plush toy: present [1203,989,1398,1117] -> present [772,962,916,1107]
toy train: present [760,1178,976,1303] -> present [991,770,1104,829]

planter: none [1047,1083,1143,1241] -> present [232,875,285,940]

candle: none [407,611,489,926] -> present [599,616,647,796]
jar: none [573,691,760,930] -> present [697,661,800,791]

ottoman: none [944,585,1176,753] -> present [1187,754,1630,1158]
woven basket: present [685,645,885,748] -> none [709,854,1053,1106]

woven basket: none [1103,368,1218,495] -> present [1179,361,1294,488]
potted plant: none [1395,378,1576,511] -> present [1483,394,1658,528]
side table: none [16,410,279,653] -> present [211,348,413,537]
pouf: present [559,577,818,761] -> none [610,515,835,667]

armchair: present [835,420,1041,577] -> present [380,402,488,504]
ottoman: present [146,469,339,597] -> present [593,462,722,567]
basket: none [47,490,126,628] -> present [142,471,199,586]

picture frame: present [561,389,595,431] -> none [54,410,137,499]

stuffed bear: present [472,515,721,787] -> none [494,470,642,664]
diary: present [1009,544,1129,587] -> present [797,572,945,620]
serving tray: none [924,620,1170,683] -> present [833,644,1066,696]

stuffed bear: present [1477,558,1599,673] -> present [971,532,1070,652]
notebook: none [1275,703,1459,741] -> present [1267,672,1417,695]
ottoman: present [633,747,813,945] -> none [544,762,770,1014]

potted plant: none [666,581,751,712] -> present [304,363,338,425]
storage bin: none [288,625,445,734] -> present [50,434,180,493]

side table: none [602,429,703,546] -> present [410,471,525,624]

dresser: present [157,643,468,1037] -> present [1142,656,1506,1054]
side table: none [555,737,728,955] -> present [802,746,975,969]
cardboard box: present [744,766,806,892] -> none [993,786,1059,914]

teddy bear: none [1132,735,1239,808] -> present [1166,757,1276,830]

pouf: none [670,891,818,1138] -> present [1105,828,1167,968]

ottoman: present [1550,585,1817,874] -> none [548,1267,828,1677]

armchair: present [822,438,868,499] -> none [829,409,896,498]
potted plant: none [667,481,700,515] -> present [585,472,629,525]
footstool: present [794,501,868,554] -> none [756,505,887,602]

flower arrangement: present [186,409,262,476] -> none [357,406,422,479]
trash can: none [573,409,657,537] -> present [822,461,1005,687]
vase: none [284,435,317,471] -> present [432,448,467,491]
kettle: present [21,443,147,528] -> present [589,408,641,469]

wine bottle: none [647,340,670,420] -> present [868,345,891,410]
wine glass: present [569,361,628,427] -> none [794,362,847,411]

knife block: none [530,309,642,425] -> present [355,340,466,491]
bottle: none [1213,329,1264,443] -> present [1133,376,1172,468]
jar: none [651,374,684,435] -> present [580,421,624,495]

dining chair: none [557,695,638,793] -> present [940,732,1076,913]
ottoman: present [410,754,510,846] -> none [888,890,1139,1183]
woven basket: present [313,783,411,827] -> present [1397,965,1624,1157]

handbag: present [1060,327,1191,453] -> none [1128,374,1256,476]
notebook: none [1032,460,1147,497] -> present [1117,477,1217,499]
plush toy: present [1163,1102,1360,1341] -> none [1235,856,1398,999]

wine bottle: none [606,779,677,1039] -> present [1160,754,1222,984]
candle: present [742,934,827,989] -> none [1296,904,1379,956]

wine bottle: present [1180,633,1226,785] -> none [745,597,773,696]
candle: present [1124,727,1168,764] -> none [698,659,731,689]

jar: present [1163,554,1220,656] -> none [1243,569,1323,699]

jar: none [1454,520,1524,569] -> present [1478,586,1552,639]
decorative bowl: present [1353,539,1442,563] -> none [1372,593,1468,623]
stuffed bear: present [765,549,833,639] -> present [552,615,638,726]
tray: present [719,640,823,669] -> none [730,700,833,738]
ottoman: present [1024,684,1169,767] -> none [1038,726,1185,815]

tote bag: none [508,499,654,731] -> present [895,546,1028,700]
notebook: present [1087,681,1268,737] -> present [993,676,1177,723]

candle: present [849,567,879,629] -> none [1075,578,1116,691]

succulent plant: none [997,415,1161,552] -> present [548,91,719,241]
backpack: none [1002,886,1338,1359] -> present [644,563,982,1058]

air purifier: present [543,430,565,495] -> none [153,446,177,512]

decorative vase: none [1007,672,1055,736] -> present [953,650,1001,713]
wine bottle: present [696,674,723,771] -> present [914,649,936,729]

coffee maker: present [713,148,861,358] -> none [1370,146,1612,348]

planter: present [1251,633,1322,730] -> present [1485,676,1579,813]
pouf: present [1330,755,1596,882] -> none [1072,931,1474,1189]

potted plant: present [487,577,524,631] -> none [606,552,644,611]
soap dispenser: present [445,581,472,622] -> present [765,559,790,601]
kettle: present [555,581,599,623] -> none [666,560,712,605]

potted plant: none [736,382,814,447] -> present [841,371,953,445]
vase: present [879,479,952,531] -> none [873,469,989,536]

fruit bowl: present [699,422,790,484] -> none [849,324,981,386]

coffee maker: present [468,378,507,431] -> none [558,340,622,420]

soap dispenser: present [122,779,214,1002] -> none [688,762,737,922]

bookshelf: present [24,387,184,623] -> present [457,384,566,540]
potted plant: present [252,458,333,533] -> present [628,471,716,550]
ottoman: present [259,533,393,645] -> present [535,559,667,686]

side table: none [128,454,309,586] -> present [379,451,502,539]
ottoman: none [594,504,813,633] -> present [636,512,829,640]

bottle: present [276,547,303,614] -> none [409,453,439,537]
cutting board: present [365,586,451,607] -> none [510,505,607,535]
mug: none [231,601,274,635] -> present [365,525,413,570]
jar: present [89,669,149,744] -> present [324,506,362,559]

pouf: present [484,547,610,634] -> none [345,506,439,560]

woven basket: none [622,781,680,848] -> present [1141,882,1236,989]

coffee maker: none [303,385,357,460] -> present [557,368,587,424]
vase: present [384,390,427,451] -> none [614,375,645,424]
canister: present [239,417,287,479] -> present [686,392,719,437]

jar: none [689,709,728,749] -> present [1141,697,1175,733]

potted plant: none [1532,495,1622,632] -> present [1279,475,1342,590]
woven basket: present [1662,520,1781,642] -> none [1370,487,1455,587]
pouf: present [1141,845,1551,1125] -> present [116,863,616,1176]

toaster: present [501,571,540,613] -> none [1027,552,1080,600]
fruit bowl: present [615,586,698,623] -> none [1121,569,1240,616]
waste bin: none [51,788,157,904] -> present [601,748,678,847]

■ ■ ■

# Work required:
Reproduce, character for character, only the lines of the preceding data that start at the line with "potted plant: none [736,382,814,447]" and end at the line with "mug: none [231,601,274,635]", both included.

# Your response:
potted plant: none [736,382,814,447] -> present [841,371,953,445]
vase: present [879,479,952,531] -> none [873,469,989,536]

fruit bowl: present [699,422,790,484] -> none [849,324,981,386]

coffee maker: present [468,378,507,431] -> none [558,340,622,420]

soap dispenser: present [122,779,214,1002] -> none [688,762,737,922]

bookshelf: present [24,387,184,623] -> present [457,384,566,540]
potted plant: present [252,458,333,533] -> present [628,471,716,550]
ottoman: present [259,533,393,645] -> present [535,559,667,686]

side table: none [128,454,309,586] -> present [379,451,502,539]
ottoman: none [594,504,813,633] -> present [636,512,829,640]

bottle: present [276,547,303,614] -> none [409,453,439,537]
cutting board: present [365,586,451,607] -> none [510,505,607,535]
mug: none [231,601,274,635] -> present [365,525,413,570]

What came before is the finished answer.